▶ **What needs to be done**:
Turn every line of the data below into a JSON list of strings, one string per line, and leave out the blank lines.
:: Recorded data
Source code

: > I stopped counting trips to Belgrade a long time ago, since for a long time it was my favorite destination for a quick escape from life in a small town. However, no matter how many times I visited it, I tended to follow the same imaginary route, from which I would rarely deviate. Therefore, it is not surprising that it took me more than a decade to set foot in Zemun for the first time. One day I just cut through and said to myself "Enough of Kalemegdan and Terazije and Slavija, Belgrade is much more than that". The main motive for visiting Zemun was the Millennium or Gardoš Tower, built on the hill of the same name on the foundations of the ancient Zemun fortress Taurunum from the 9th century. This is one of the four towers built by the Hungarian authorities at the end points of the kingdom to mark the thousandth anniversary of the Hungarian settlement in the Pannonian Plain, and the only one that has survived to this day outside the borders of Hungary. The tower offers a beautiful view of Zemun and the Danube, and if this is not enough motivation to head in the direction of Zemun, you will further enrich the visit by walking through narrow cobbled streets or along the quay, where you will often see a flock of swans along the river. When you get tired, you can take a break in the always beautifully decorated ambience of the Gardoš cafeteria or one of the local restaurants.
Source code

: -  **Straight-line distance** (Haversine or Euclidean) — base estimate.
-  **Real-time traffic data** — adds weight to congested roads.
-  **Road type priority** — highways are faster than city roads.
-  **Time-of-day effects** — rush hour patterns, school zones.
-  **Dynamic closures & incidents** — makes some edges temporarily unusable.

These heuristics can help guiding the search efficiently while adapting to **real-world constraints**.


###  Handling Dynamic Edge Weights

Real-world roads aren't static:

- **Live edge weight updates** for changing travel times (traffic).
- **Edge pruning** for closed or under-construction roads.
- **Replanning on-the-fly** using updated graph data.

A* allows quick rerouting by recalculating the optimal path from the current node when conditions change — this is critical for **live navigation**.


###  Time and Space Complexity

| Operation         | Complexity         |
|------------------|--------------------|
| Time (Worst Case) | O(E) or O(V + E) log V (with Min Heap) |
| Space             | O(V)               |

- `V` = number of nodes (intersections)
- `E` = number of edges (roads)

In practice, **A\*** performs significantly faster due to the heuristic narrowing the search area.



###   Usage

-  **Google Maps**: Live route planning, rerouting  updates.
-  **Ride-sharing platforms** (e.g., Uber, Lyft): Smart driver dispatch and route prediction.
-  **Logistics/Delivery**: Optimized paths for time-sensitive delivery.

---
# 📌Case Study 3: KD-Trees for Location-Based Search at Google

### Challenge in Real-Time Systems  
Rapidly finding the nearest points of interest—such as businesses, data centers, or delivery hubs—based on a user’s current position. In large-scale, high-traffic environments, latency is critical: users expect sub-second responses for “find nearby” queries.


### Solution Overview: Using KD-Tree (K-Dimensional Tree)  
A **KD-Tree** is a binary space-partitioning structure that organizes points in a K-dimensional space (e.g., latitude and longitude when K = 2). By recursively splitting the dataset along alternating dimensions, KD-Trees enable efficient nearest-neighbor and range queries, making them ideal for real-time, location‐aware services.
::::
▶ **Worked solution**:
[
  "Source code",
  ": > I stopped counting trips to Belgrade a long time ago, since for a long time it was my favorite destination for a quick escape from life in a small town. However, no matter how many times I visited it, I tended to follow the same imaginary route, from which I would rarely deviate. Therefore, it is not surprising that it took me more than a decade to set foot in Zemun for the first time. One day I just cut through and said to myself \"Enough of Kalemegdan and Terazije and Slavija, Belgrade is much more than that\". The main motive for visiting Zemun was the Millennium or Gardoš Tower, built on the hill of the same name on the foundations of the ancient Zemun fortress Taurunum from the 9th century. This is one of the four towers built by the Hungarian authorities at the end points of the kingdom to mark the thousandth anniversary of the Hungarian settlement in the Pannonian Plain, and the only one that has survived to this day outside the borders of Hungary. The tower offers a beautiful view of Zemun and the Danube, and if this is not enough motivation to head in the direction of Zemun, you will further enrich the visit by walking through narrow cobbled streets or along the quay, where you will often see a flock of swans along the river. When you get tired, you can take a break in the always beautifully decorated ambience of the Gardoš cafeteria or one of the local restaurants.",
  "Source code",
  ": -  **Straight-line distance** (Haversine or Euclidean) — base estimate.",
  "-  **Real-time traffic data** — adds weight to congested roads.",
  "-  **Road type priority** — highways are faster than city roads.",
  "-  **Time-of-day effects** — rush hour patterns, school zones.",
  "-  **Dynamic closures & incidents** — makes some edges temporarily unusable.",
  "These heuristics can help guiding the search efficiently while adapting to **real-world constraints**.",
  "###  Handling Dynamic Edge Weights",
  "Real-world roads aren't static:",
  "- **Live edge weight updates** for changing travel times (traffic).",
  "- **Edge pruning** for closed or under-construction roads.",
  "- **Replanning on-the-fly** using updated graph data.",
  "A* allows quick rerouting by recalculating the optimal path from the current node when conditions change — this is critical for **live navigation**.",
  "###  Time and Space Complexity",
  "| Operation         | Complexity         |",
  "|------------------|--------------------|",
  "| Time (Worst Case) | O(E) or O(V + E) log V (with Min Heap) |",
  "| Space             | O(V)               |",
  "- `V` = number of nodes (intersections)",
  "- `E` = number of edges (roads)",
  "In practice, **A\\*** performs significantly faster due to the heuristic narrowing the search area.",
  "###   Usage",
  "-  **Google Maps**: Live route planning, rerouting  updates.",
  "-  **Ride-sharing platforms** (e.g., Uber, Lyft): Smart driver dispatch and route prediction.",
  "-  **Logistics/Delivery**: Optimized paths for time-sensitive delivery.",
  "---",
  "# 📌Case Study 3: KD-Trees for Location-Based Search at Google",
  "### Challenge in Real-Time Systems  ",
  "Rapidly finding the nearest points of interest—such as businesses, data centers, or delivery hubs—based on a user’s current position. In large-scale, high-traffic environments, latency is critical: users expect sub-second responses for “find nearby” queries.",
  "### Solution Overview: Using KD-Tree (K-Dimensional Tree)  ",
  "A **KD-Tree** is a binary space-partitioning structure that organizes points in a K-dimensional space (e.g., latitude and longitude when K = 2). By recursively splitting the dataset along alternating dimensions, KD-Trees enable efficient nearest-neighbor and range queries, making them ideal for real-time, location‐aware services."
]